# Horse Pictures and more, (chickens, kitty, etc)



## Kim~Crayonboxminiatures (Dec 5, 2009)

Well, we got our first winter snow today, helped get me in the Christmas Spirit for decorating inside the house. I went out with the camera to snap some fun snow pictures.

Here is Carnival, he came from Florida and he still isn't real impressed with snow.











The girls in the snow, Frosty Chip on the left, Spring on the right, they are tougher than Carnival, haha. Actually they saw me coming and thought they were going to get penned up for the night, so ran out for some more bites of grass.
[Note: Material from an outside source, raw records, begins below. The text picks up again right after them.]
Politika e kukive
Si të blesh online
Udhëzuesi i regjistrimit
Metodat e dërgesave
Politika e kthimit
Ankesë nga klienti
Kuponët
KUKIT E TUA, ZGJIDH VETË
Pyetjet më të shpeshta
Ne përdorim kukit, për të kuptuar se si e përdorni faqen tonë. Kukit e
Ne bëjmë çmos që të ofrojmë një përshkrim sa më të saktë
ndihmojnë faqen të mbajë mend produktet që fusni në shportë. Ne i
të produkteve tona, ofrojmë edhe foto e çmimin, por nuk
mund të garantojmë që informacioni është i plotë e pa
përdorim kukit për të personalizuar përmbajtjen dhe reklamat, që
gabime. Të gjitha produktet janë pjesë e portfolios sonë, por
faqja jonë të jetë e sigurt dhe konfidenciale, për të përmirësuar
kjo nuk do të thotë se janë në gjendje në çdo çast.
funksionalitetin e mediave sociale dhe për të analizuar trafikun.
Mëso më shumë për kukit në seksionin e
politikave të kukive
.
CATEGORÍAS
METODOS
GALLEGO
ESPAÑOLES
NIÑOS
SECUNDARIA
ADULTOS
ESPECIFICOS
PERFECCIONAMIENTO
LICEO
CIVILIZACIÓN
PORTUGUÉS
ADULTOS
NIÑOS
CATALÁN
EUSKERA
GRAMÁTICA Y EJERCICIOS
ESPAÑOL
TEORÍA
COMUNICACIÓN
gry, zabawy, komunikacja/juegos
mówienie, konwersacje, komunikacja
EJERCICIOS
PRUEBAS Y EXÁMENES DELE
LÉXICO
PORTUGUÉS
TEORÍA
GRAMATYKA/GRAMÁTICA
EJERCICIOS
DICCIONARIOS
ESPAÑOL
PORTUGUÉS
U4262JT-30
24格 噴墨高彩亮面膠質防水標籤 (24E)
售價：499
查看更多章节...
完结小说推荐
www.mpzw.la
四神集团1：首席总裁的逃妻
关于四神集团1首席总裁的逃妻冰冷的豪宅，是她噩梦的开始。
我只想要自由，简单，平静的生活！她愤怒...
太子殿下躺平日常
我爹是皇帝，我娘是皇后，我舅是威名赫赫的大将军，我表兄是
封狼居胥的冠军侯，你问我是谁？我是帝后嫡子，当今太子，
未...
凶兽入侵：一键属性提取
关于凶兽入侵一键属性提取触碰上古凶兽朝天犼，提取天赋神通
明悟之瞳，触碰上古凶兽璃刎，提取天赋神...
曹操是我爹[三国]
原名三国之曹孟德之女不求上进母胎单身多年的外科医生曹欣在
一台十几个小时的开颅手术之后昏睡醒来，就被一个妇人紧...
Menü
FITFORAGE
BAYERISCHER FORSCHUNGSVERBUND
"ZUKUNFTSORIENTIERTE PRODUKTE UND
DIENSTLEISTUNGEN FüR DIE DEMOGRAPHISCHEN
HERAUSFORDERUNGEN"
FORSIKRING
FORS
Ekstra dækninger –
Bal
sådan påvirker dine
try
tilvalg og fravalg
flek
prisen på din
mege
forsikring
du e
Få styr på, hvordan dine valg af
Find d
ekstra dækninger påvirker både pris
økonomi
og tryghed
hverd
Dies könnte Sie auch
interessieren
Canyon, had to show off a little.


----------



## Kim~Crayonboxminiatures (Dec 5, 2009)

More critters...

Here are my two new Old English Game bantams, a hen and a rooster. They are so cute, and nice additions to my little flock. Still working on names for them.






Bottle fed barn kitty, she is 3 months old now. Named her Luna, I think she is smiling for the photo.










Carnival says "Thanks for stopping by the farm!"


----------



## chandab (Dec 5, 2009)

Kim~Crayonboxminiatures said:


> More critters...Bottle fed barn kitty, she is 3 months old now. Named her Luna, I think she is smiling for the photo.


OMG that's the cutest kitty ever. Where did you get Carnivals shelter? That's so neat. How tall is it? [it looks fairly tall, or Carnival is pretty short.]


----------



## Kim~Crayonboxminiatures (Dec 5, 2009)

> Where did you get Carnivals shelter? That's so neat. How tall is it? [it looks fairly tall, or Carnival is pretty short.]


They are common around here, the dairy farms use them for calves, etc. I think we bought this one from an auction, or a farm sale. They are probably about 7' high or maybe a little more at the peak, Carnival is around 31-31.5" if that helps. I always forget what they are called, I'll have to look it again in the morning.


----------



## ~Dan (Dec 12, 2009)

Their called calf hutches and i think their put out by CalfTel im not sure tho. Nice pictures to, I love Carnival he looks like a little teddy bear


----------